▶ [REQUIREMENTS]: Please write out every line of the listing below, changing nothing.

* start DATA SUPPLIED *

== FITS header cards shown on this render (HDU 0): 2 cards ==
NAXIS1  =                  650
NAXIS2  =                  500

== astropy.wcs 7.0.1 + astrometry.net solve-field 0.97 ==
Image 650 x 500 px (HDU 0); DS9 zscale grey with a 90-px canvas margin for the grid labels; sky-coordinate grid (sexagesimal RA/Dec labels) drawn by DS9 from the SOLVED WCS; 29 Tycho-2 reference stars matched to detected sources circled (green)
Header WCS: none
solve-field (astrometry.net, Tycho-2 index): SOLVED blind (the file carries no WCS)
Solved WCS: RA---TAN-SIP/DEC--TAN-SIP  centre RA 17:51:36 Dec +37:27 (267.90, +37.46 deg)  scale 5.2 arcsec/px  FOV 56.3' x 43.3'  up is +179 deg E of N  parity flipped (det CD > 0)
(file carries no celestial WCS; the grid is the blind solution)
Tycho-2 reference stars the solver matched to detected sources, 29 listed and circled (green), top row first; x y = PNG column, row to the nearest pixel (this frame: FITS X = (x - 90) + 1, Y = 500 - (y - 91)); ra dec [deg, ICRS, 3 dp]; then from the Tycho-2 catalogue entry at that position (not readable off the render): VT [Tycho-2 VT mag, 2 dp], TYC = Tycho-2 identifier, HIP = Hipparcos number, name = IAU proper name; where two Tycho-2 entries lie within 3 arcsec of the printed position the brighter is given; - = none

* end DATA SUPPLIED *

▶ [RIGHT ANSWER]:
== FITS header cards shown on this render (HDU 0): 2 cards ==
NAXIS1  =                  650
NAXIS2  =                  500

== astropy.wcs 7.0.1 + astrometry.net solve-field 0.97 ==
Image 650 x 500 px (HDU 0); DS9 zscale grey with a 90-px canvas margin for the grid labels; sky-coordinate grid (sexagesimal RA/Dec labels) drawn by DS9 from the SOLVED WCS; 29 Tycho-2 reference stars matched to detected sources circled (green)
Header WCS: none
solve-field (astrometry.net, Tycho-2 index): SOLVED blind (the file carries no WCS)
Solved WCS: RA---TAN-SIP/DEC--TAN-SIP  centre RA 17:51:36 Dec +37:27 (267.90, +37.46 deg)  scale 5.2 arcsec/px  FOV 56.3' x 43.3'  up is +179 deg E of N  parity flipped (det CD > 0)
(file carries no celestial WCS; the grid is the blind solution)
Tycho-2 reference stars the solver matched to detected sources, 29 listed and circled (green), top row first; x y = PNG column, row to the nearest pixel (this frame: FITS X = (x - 90) + 1, Y = 500 - (y - 91)); ra dec [deg, ICRS, 3 dp]; then from the Tycho-2 catalogue entry at that position (not readable off the render): VT [Tycho-2 VT mag, 2 dp], TYC = Tycho-2 identifier, HIP = Hipparcos number, name = IAU proper name; where two Tycho-2 entries lie within 3 arcsec of the printed position the brighter is given; - = none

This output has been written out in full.